The busiest man in show business will step in front of the camera to portray the late icon in a long-gestating project to be produced by Eliza Dushku and her brother Nate, a dead ringer for the late photographer and once expected to star in the film. The biography, titled Mapplethorpe, will mark the narrative feature debut of documentarian Ondi Timoner, who won both a $15,000 grant from the Tribeca Film Institute and the blessing of the Mapplethorpe estate to make the film. This chronicle of Mapplethorpe's life will cover the fruitful period from the 1970s until his death in 1989 at age 42 from complications of AIDS. Mapplethorpe's short life was nonetheless a tumultuous one.

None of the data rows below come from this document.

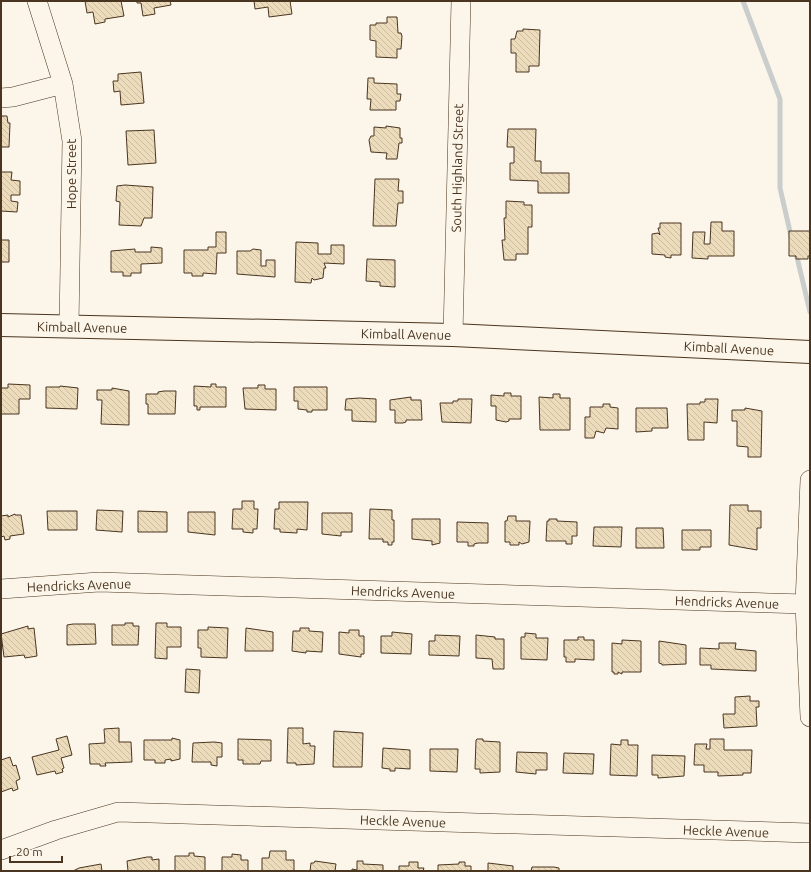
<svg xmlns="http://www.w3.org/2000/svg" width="811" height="872" viewBox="0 0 811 872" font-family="Ubuntu,sans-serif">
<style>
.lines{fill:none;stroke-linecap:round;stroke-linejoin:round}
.stream{stroke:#c9cecd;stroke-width:5}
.building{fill:url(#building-back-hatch);stroke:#4a3520}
.minor-casing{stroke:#4a3520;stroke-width:20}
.major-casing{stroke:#4a3520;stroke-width:24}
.minor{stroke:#fbf6e9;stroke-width:19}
.major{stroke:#fbf6e9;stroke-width:22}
.labels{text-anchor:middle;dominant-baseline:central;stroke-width:3;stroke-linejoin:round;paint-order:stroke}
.street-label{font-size:13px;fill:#4a3520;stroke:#fbf6e9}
</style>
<defs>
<pattern id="building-back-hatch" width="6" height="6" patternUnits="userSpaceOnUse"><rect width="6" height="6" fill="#ecdcbc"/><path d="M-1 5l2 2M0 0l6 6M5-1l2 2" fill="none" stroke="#ccbda1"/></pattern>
</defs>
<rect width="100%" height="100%" fill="#fbf6e9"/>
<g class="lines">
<!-- stream -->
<path class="stream" d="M743,1l37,98v89l11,48
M796,253l14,59"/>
</g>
<!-- building -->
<path class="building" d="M85,1h36l3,15 -19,3v3l-10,2 -2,-12 -6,1z
M137,1h33l1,4 -17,3 1,6 -12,2 -2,-13h-4z
M254,1h36l2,13 -23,3 -1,-10 -13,2z
M387,17h10l1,16h3l1,3 -1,13h-4v9l-21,-1v-16l-6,-1v-15h6v-2h11z
M523,29l17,1 -1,36h-10v6h-13v-19h-5v-14h4l2,-8h6z
M141,72l3,31 -23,2 -1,-14 -6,1 -1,-11h5v-7z
M368,78h6v5l23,1v10h4l-1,7h-4v9h-26l1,-11h-4z
M1,116h6l1,7h2l-1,24h-8z
M386,126l14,2v10h2v5h-3l-2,16h-11l1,-6 -16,-1 -2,-12 2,-4h3v-9l12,1z
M508,129h28l-1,32h6v12h28v20h-31v-12l-28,-1v-17h4v-16h-7z
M154,130l2,33 -28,2 -2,-34z
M1,172h11l-1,8 9,1v14h-9v6l7,1 -1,10 -16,-1z
M375,179h24l-1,12h5v12h-5l-2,23h-23z
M125,185l28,2 -1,31h-8l-3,8 -22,-1 1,-23 -4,-1 1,-15z
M506,201l18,1v3h8v22h-4v27h-12v6h-12l-2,-20h3l-1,-22h2z
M711,222h11v9h12v25h-26v3l-16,-1 1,-26h12l-1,12h6z
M660,223h21v32h-10v3l-6,-1v-2l-13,-1v-20l6,-1 2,2 -2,-7h2z
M789,231h21v25h-2v3h-12v-3h-7z
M216,232h10v21h-9l-1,21 -13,-1v3h-11v-3h-8v-23h24v-3h8z
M1,240h8v22h-8z
M296,242l22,1v11h13v-9h13v19l-20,-1 2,5h-2l-1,10 -9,2 -2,-2 -1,5 -16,-1z
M151,247l11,1v15l-21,1v9h-10v3h-8v-4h-12v-21l24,-2v3h16z
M253,249l8,1v16h5v-6h9v17l-38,-3v-23h13z
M367,259l28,1v27l-15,-1v-4l-14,-1z
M8,384l22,1v14h-11v15h-18v-26h7z
M211,384h5v3h10v20h-26v3h-3v-4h-3v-20l17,1z
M258,385h7v4h11v21l-31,-1 -2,-21h15z
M60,386l18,2 -1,21 -31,-1v-21h14z
M294,387h33v23h-15v2h-5v-2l-9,-1v-8h-4z
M112,388l17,3v34l-28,-1 1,-24h-5v-10h15z
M164,391h12l-1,23h-27v-10h-2v-10h12v-2z
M504,393h7v3h10v23h-12v2l-3,1 -10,-2v-14h-5v-11l13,1z
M553,394h7v4h10v32h-30l-1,-33 14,1z
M411,397v3h10l1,20h-16v2l-3,1h-8v-13h-5v-10z
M359,398l17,1v23l-24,-1v-11h-7l1,-11z
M458,399h14l-1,24 -29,-1 -2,-19h13v-2h5z
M705,399h13l-1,24 -13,-1v18h-16l-1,-36h13v-2h5z
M603,404h7v3l8,1v21l-12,-1 -2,5 -8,-2 -2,7h-9v-21h5v-10h13z
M636,408h31l1,20h-16v3l-16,1z
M745,408l17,3 -1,46h-13v-10l-11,-1v-25h-5v-11h13z
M242,501h12v8h4l-1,20h-4v4l-10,-1v-3h-11l1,-20h9z
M279,502h29l-1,28 -10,-1v4l-17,-1v-3h-6l1,-20h4z
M730,505h18v6h13v17h-4v22l-28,-5z
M370,509l22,1v10h2v22h-2v3h-4v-3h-5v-3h-14z
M97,510l26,1 -1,21 -26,-2z
M47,511h30v19h-29z
M138,511l29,1v20h-29z
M188,512h27v23l-27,-3z
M322,513h30v19h-11v4l-19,-2z
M15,514v1h6l3,19 -14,2v3l-5,1 -1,-4 -3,1v-21l7,-1v2z
M508,516h8v5h14l-1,21 -7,2 -3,-2v3h-9v-3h-5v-21h2z
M412,519h28v24l-8,2v-4l-20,-2z
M549,519h8v2l20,1v14h-5v8h-6v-3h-20l1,-20h2z
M457,522l31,1v20h-10l-4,1v2h-6v-4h-11z
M594,527h28l-1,20 -28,-1z
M636,528h27l1,20h-28z
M682,530h29v17h-11v3h-18z
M125,623h8v3h6l-1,19h-26v-20h13z
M156,623h11v4h14v20h-14v12l-12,-1z
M73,624h22l1,20 -29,1v-20z
M28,626v3l6,-1 3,28 -12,2 -1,-3 -20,2 -3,-23z
M208,627l20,1 -1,30 -26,-1v-9h-3v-18h10z
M246,628l27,4v19h-28z
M300,628h9v3l14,1 -1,20 -16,-1v2l-14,-2 1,-20h7z
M349,630h10v6h5v18h-3v3l-22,-3v-22l10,1z
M392,632l20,2 -1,20 -30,-1v-17h11z
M525,633l11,1v4h12l-1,22 -26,-1v-22h4z
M435,635l25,1 -1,20 -30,-1v-14h6z
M476,635l19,2v2h9v30h-11l-1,-10 -16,-1z
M578,637h6v3h10v20l-19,-1v3h-9v-5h-2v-17h14z
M622,640l19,1v31h-19v2l-4,-2v2h-4v-2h-2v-29l10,1z
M659,641l27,4v19l-24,1v-1l-3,-1z
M719,643h17l-1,6 21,2v20l-45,-2v-4h-11v-17l19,1z
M186,669l14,1 -1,23 -14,-1z
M750,696v5h9v6h-3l1,19 -33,2 -1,-14h12v-17z
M119,728v14h12l1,20 -27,1 1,3h-6v-2h-10l-1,-20 16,-1 -1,-14z
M288,728h15v16l7,-1v3h5l-1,18 -18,1v-2h-9z
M334,731l29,2 -1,34h-29z
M67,736l5,19 -11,3 3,10 -2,1 1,3 -7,2 -1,-3 -18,4 -5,-18 27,-7 -3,-11z
M172,738l8,2v19l-9,2v-2l-6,1v3h-10v-3h-11v-20h28z
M238,739l33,1v21h-10l-1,3h-17v-4h-5z
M477,739h6v2l17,1v30l-20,1v-4h-5l1,-29z
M710,739h14v11h28l-1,23h-8v2l-25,1v-4h-14v-7h-10l1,-21h12l-1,5h4z
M621,740h7v5h10l-1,31 -27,-1 1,-31 10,1z
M214,742l8,1v14h-5v9l-6,-1v-3h-19l1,-19z
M383,748l27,2v19l-15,-1v3h-5v-2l-8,-1z
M430,749h28l-1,23 -27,-1z
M517,752l30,1v17h-11v4l-20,-2z
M564,753l30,1 -1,20 -30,-1z
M652,755l33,1 -1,20 -26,2v-3h-6z
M10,757l3,9 3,-1 4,14 -4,2 2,8 -5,2 -1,-3 -11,4v-32z
M270,851h16v9h8v11h-32v-13h7z
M189,853h5v3l11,1v14h-30v-15h14z
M232,854l9,1v5h7v11h-26v-14h10z
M147,857h5v3l7,-1v12h-31l-1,-10z
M315,861l21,3 -1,7h-25l1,-8h3z
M357,861h6v3l20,1v6h-31v-2l5,1z
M409,862h9v6h6l-1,3h-24v-5h10z
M459,862h6v4h6v5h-33v-6l21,-1z
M488,863l25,3v5h-25z
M101,864l1,7h-29l6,-3z
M532,867h22l5,1v3h-28z"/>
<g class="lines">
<defs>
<path id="minor" d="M37,1l26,83 9,57 -3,186
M1,98l12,-1 50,-13
M453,335l8,-334
M810,480l-5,124 5,113
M1,589l98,-7 706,22
M1,850l55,-20 62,-18 692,21"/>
<path id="major" d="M1,325l452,10 357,17"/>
</defs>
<!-- minor casing -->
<use href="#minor" class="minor-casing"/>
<!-- major casing -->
<use href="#major" class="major-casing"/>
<!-- minor -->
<use href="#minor" class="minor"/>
<!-- major -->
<use href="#major" class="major"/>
</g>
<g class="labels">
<!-- street labels -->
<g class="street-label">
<text transform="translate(457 168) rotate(-89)">South Highland Street</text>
<text transform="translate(71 174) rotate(-90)">Hope Street</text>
<text transform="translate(82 327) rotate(1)">Kimball Avenue</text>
<text transform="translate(406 334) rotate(1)">Kimball Avenue</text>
<text transform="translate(729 348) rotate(3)">Kimball Avenue</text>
<text transform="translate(79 585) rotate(-2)">Hendricks Avenue</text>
<text transform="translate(403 592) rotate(2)">Hendricks Avenue</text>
<text transform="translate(727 602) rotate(2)">Hendricks Avenue</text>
<text transform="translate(403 821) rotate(2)">Heckle Avenue</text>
<text transform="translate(726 831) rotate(2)">Heckle Avenue</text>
</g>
</g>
<!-- border -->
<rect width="811" height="872" fill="none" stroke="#4a3520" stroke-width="4"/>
<!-- scale -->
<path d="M10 856v6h52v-6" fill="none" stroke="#4a3520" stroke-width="2"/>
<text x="16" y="856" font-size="12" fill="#4a3520" stroke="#fbf6e9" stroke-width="3" paint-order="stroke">20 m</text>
</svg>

Curiously, the most notorious and perhaps significant episode in Mapplethorpe's legacy occurred just months after his death. Republican U.S. senator Jesse Helms, outraged by Mapplethorpe's more sexually graphic photographs (including a self-portrait of Mapplethorpe with a bullwhip in his anus), sparked a national debate over the government's funding of explicit art and provoked Congress to impose restrictions on grants by the National Endowment for the Arts.

Proving the adage that good things often come in pairs, a look at the photographer's early bohemian days is also in the works. A film adaptation of Just Kids, punk icon Patti Smith's National Book Award-winning recollection of her close friendship with the photographer while the two struggled to make names for themselves (they were roommates, sometimes lovers, and Smith was a frequent model for Mapplethorpe), is in the early stage of development. Smith is writing the screenplay with John Logan, who was Oscar-nominated earlier this year for Hugo.